The glacial pace of Australian energy efficiency and electrification reform has left millions of households and businesses exposed to the current global energy shock, says Energy Efficiency Council (EEC) chief Luke Menzel.Â
Some 5 million Australian homes are still connected to reticulated gas networks, and another 2 million rely on the delivery of LPG canisters, according to EEC data.
Menzel says it’s a situation that could be remedied with state and federal policy actions to supercharge efficiency and electrification – efforts which would achieve a double goal of improving business productivity while insulating consumers from volatile energy costs.
“Energy productivity is front and centre for business and has gone up the agenda for energy intensive businesses in the last couple of years,” Menzel says.
“A number of price shocks across gas and electricity markets… is making business more alive to the things they can do to manage their own energy cost.
“[For] families around the country that are living in homes that are inefficient, that do have exposure to the gas markets, they are more vulnerable to these global shocks when they come along.”
The EEC is pitching ideas for federal and state governments to take to budget discussions, from a national retrofitting program coordinated by the federal government to expand the Small-scale Renewable Energy Scheme (SRES) to include efficient electrification and flexible demand and extend it past 2030.
There’s an idea for a $650 million federal fund to help small and energy intensive businesses install tech such as energy management systems (EMS), better metering, and upgrade equipment so it can connect to an EMS.
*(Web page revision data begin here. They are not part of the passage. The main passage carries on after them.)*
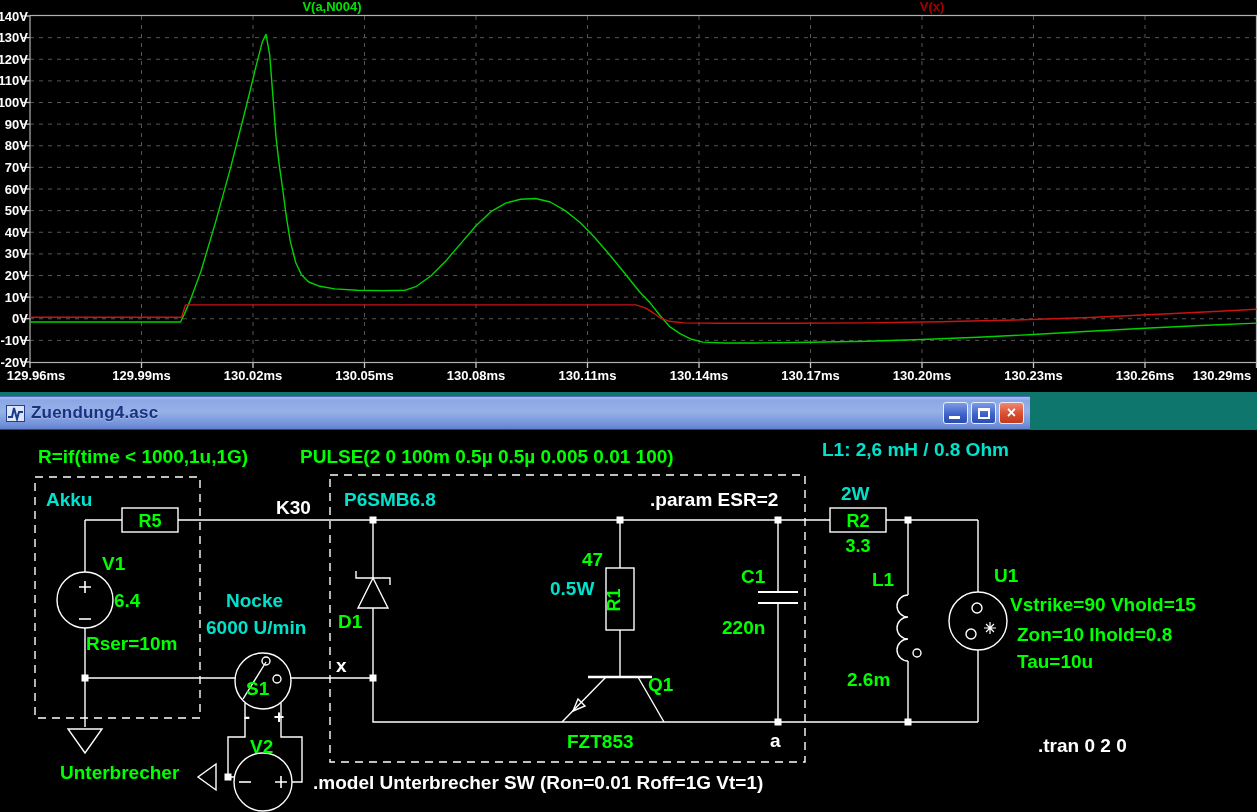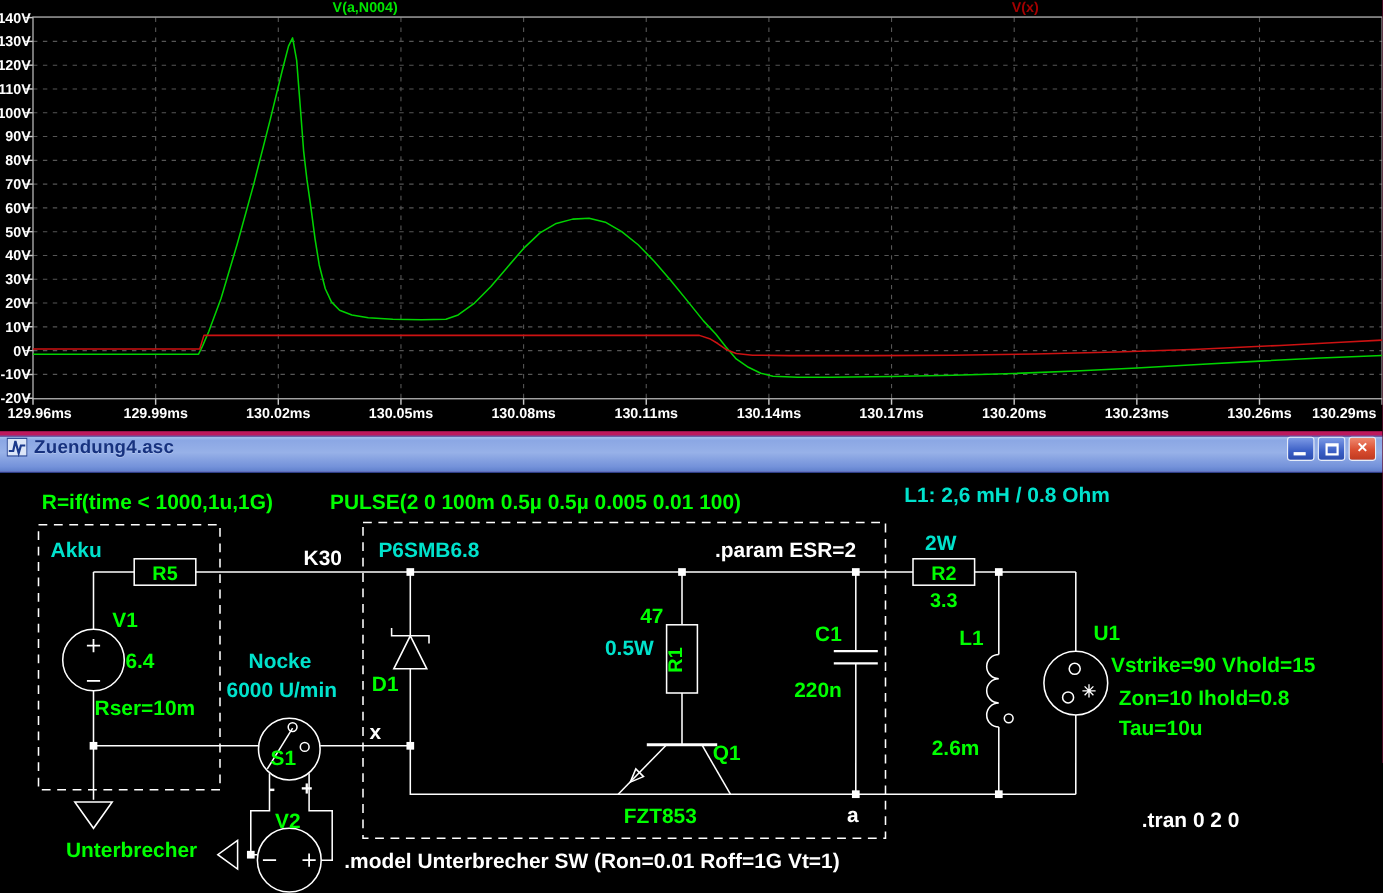--- a/index.html
+++ b/index.html
@@ -1,29 +1,29 @@
 <!DOCTYPE html>
 <html><head>
 <meta charset="utf-8">
 <style>
   html,body{margin:0;padding:0;background:#000;}
   *{box-sizing:border-box;}
   .screen{
-    position:relative;width:1257px;height:812px;background:#be185d;overflow:hidden;
+    position:relative;width:1257px;height:812px;background:#0f766e;overflow:hidden;
     font-family:"Liberation Sans",sans-serif;
   }
   #plot-svg{position:absolute;left:0;top:0;display:block;background:#000;}
   #plot-svg text{font-family:"Liberation Sans",sans-serif;font-weight:bold;}
   #schem-svg{position:absolute;left:0;top:430px;display:block;background:#000;}
   #schem-svg text{font-family:"Liberation Sans",sans-serif;font-weight:bold;}
   .titlebar{
-    position:absolute;left:0;top:396px;width:1257px;height:34px;
+    position:absolute;left:0;top:396px;width:1030px;height:34px;
     background:linear-gradient(180deg,#a9bfec 0%,#8ba7e4 10%,#97b1e8 45%,#7492da 85%,#6080cc 100%);
     border-top:1px solid #4a66b4;border-bottom:1px solid #2e3f86;
-    display:flex;padding:0 4px;
+    display:flex;align-items:center;padding:0 4px;
   }
   .app-icon{width:19px;height:19px;margin:0 6px 0 2px;display:flex;align-items:center;justify-content:center;}
   .win-title{
     color:#17327f;font-size:17px;font-weight:bold;letter-spacing:0.2px;
     text-shadow:0 1px 0 rgba(255,255,255,0.25);flex:1 1 auto;
   }
   .winbtns{display:flex;gap:3px;margin-right:2px;}
   .wb{
     width:25px;height:22px;border-radius:3px;border:1px solid #e6ecf8;
     display:flex;align-items:center;justify-content:center;position:relative;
And the EEC is prompting states that haven’t yet taken up policies to phase out gas use in homes to do so, and to make housing energy performance standards mandatory and create energy efficient rental standards, as the ACT and Victoria have done.Â
New South Wales (NSW) is considering a gas decarbonisation roadmap for 2027, akin to that underway already in Victoria.
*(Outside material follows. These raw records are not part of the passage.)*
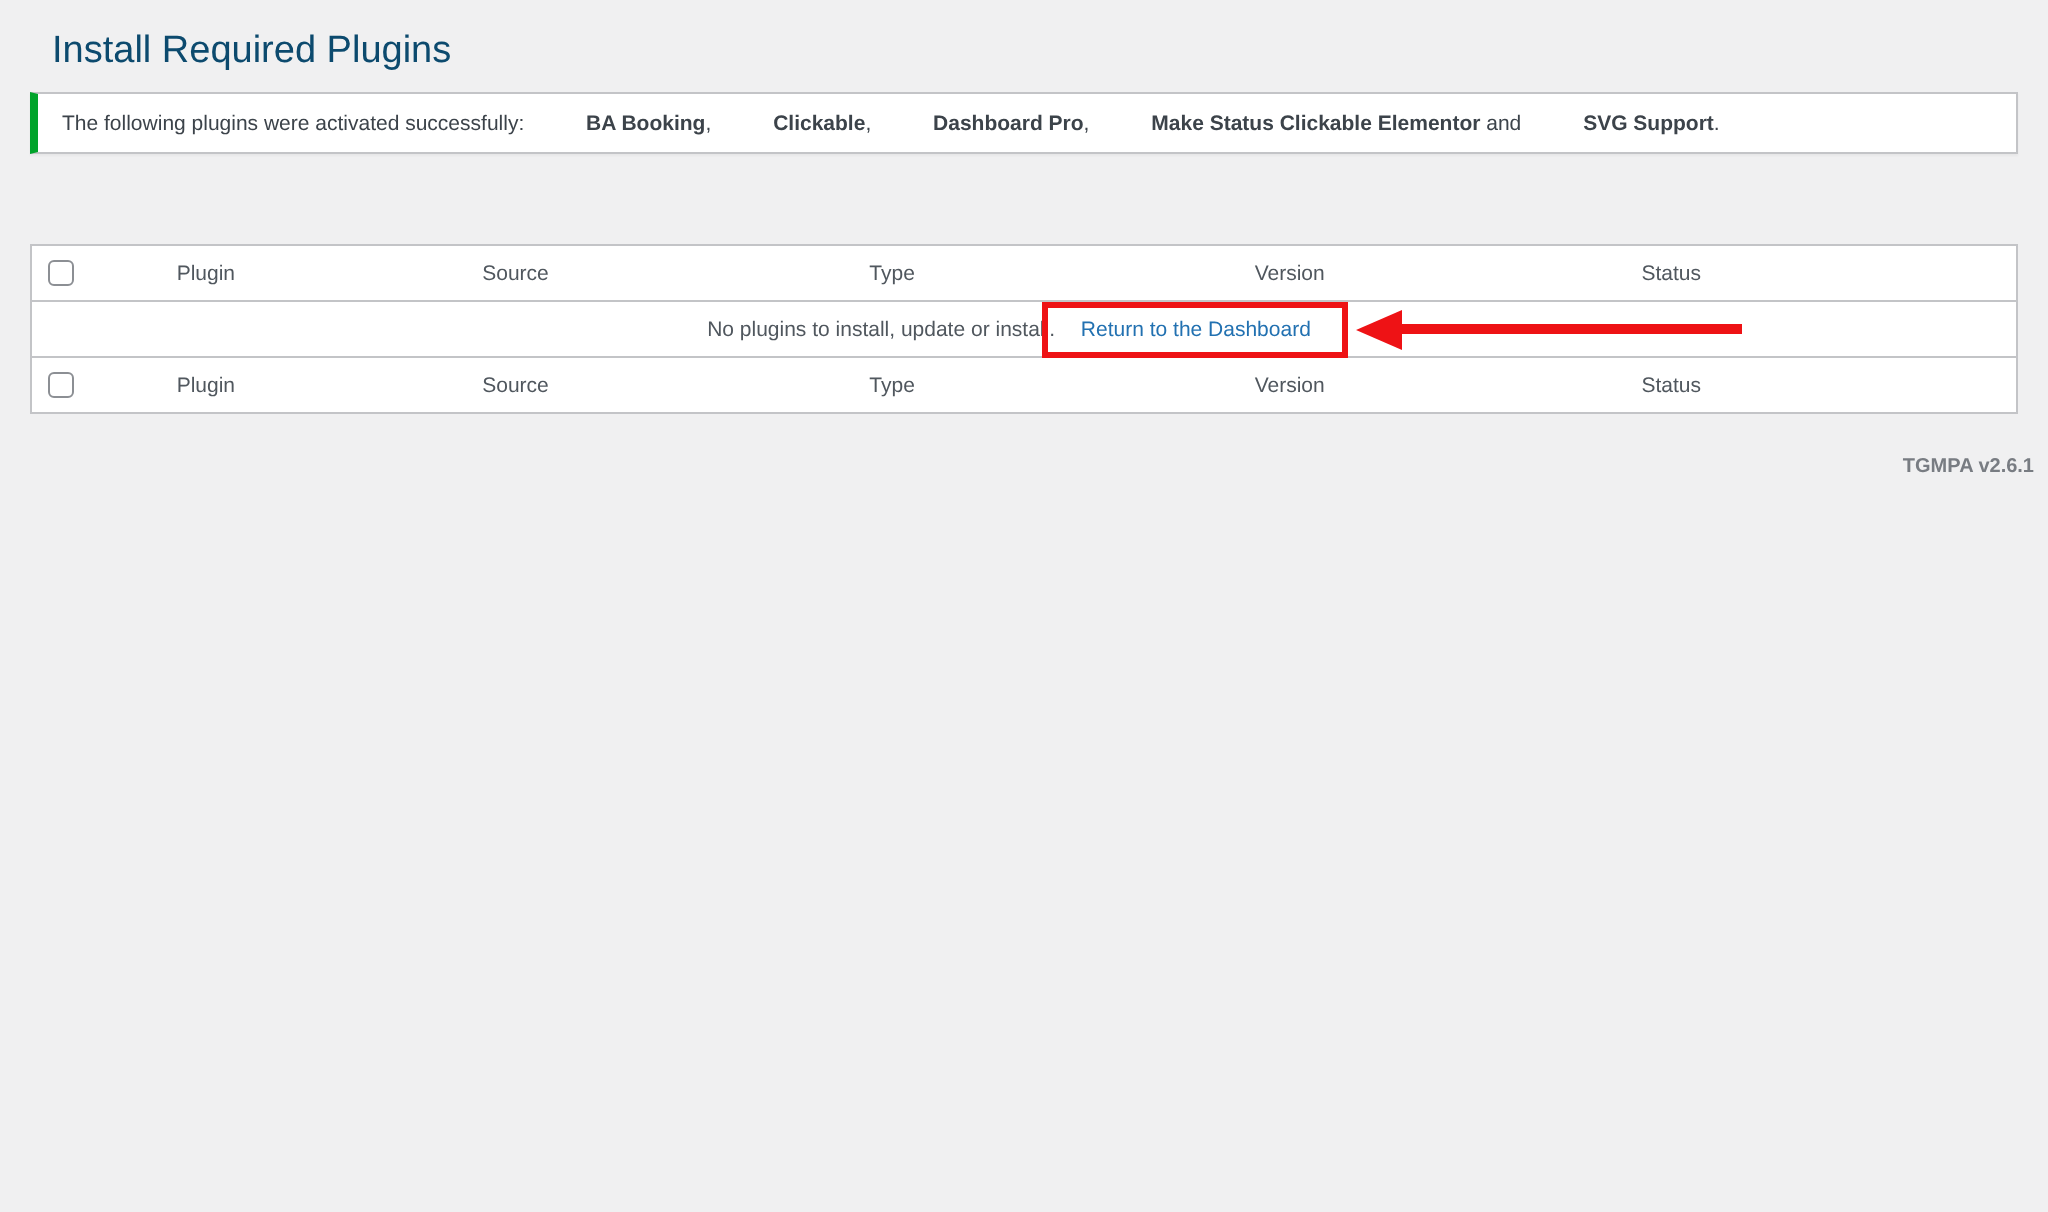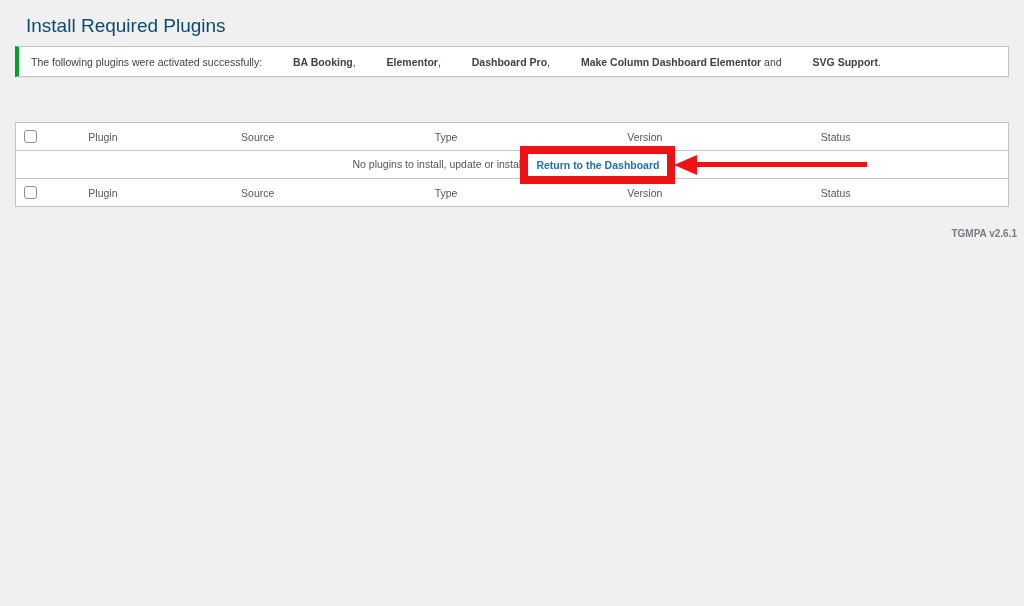--- a/index.html
+++ b/index.html
@@ -89,26 +89,25 @@
   }
   .dash-link {
     text-decoration: none;
     font-size: 10.5px;
     white-space: nowrap;
   }
   
   .red-box {
     display: inline-block;
     position: relative;
-    border: 8px solid #a21caf;
-    padding: 5px 8px;
+    border: 3px solid #a21caf;
+    padding: 5px 16px;
     margin: -9px -4px -9px -9px;
     vertical-align: middle;
     line-height: 12px;
-    font-weight: bold;
   }
   
   .red-arrow {
     position: absolute;
     left: calc(100% + 7px);
     top: 50%;
     transform: translateY(-50%);
     display: flex;
     align-items: center;
   }
@@ -135,21 +134,21 @@
   }
 </style>
 </head>
 <body>
 
 <div class="wrap">
 
   <h1 class="page-title">Install Required Plugins</h1>
 
   <div class="notice" style="border-left-color: rgb(0, 163, 42);">
-    <p><span>The following plugins were activated successfully: </span><strong>BA Booking</strong><span>, </span><strong>Elementor</strong><span>, </span><strong>Dashboard Pro</strong><span>, </span><strong>Make Column Dashboard Elementor</strong><span> and </span><strong>SVG Support</strong><span>.</span></p>
+    <p><span>The following plugins were activated successfully: </span><strong>BA Booking</strong><span>, </span><strong>Clickable</strong><span>, </span><strong>Dashboard Pro</strong><span>, </span><strong>Make Status Clickable Elementor</strong><span> and </span><strong>SVG Support</strong><span>.</span></p>
   </div>
 
   <div class="plugins-table-box">
     <table class="plugins-table">
       <colgroup>
         <col style="width:30px">
           <col style="width:115px">
           <col style="width:195px">
         <col style="width:182px">
           <col style="width:216px">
Menzel says the federal government, too, could step in and take an overarching leadership role, as it did with the National Construction Code.
“It would be ambitious and a big step forward from the government to do that, but that is the kind of ambition that we need from the federal government if we are going to get anywhere near the renovation rate we need,” he says.
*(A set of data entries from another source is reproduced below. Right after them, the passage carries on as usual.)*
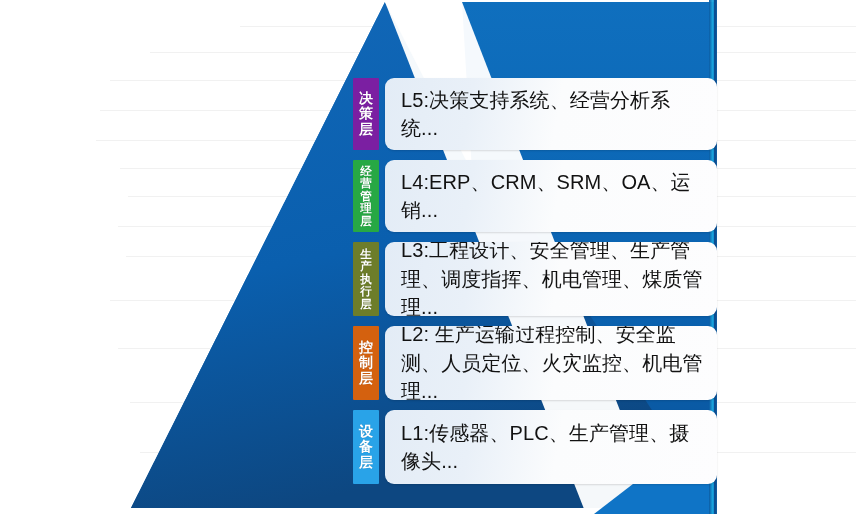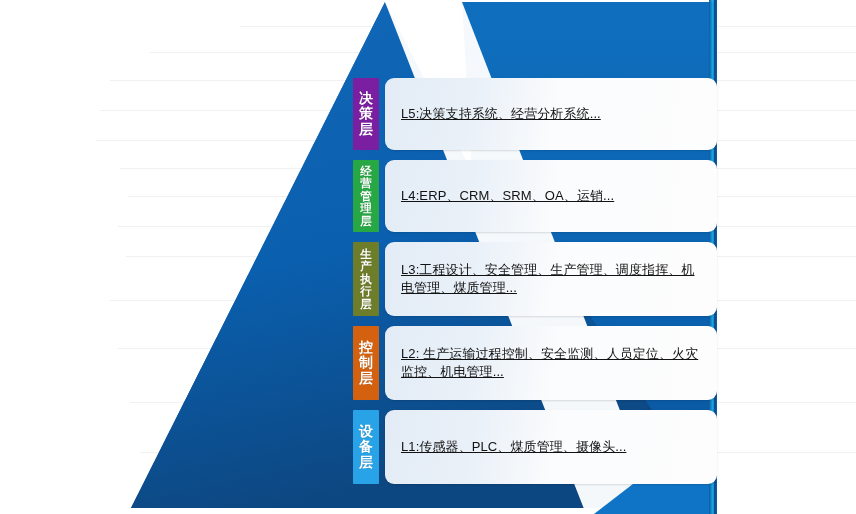--- a/index.html
+++ b/index.html
@@ -86,26 +86,25 @@
     border-radius: 9px;
     background: linear-gradient(100deg, #e3ecf6 0%, #e9f0f8 26%, #fbfcfd 52%, #fdfdfe 100%);
     box-shadow: 0 1px 2px rgba(0,0,0,0.13);
     display: flex;
     align-items: center;
     box-sizing: border-box;
     padding: 6px 14px 6px 16px;
     overflow: hidden;
   }
   .card-text {
-    font-size: 13px;
+    font-size: 20px;
     line-height: 1.42;
     color: #121212;
     letter-spacing: .1px;
     font-weight: 400;
-    text-decoration: underline;
   }
 
   
   #row-l5 { top: 78px;  height: 72px; }
   #row-l4 { top: 160px; height: 72px; }
   #row-l3 { top: 242px; height: 74px; }
   #row-l2 { top: 326px; height: 74px; }
   #row-l1 { top: 410px; height: 74px; }
 
   #row-l5 .tag { font-size: 14px; }
@@ -224,18 +223,18 @@
       </div>
     </div>
 
     <div class="row" id="row-l1">
       <div class="tag" style="background:#29a3e8;">
         <span>设</span>
         <span>备</span>
         <span>层</span>
       </div>
       <div class="card">
-        <div class="card-text">L1:传感器、PLC、煤质管理、摄像头...</div>
+        <div class="card-text">L1:传感器、PLC、生产管理、摄像头...</div>
       </div>
     </div>
 
   </div>
 </div>
 
 </body></html>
Calls for the $650 million fund, at a time when the federal government appears to be doing all it can to avoid spending, is a direct response to what it is also saying about driving productivity across the country, Menzel says.
“One of the biggest areas where we can drive improvement is in energy,” he says.
“Energy is a drag… It means businesses are more exposed to volatile energy markets, so we do think there is a case for judicious spending to help business improve.
“These sorts of investments are ways of demonstrating the value of these sorts of energy efficiency, electrification, fuel switching, getting the ball rolling in industries.”
And they don’t need to cost much, DETA Consulting’s Jonathan Pooch told Solar Insiders last week.
Just doing the maintenance jobs to fix steam or compressed air leaks can save $2000-3000 a year, he says.
Economically, it’s also low-hanging fruit as households spend less on energy via energy efficiency appliances, and to the economy more generally.
Energy productivity has grown by 48 per cent in the last two decades in Australia, according to the Department of Climate Change, Energy, Environment and Water (DCCEEW).
That means the country has managed to create that much more GDP per gigajoule of energy used in that time, thanks to a mixture of improved demand side energy efficiency, the shift to more efficient supply (renewables in place of fossil fuels) and structural changes in the economy.
A range of sources now show that households save when they get off gas and invest in consumer resources such as solar, with the Smart Energy Council last year putting these at $1500 and $3039 respectively, and IEEFA saying not long after these actions could cut bills by 90 per cent.
Menzel does not expect businesses and households to use the current energy crisis to take immediate action, but says it’s another lesson that legacy technologies expose people to higher prices and adds to people’s energy literacy.
“We are not suggesting that there is some kind of silver bullet,” he says.
“The point is we should take these opportunities. Whether you’re a householder, a business or a policymaker, this is a reminder that we should be working on this task, improving the resilience of our economy… So we’re in a better shape to work through future crises.”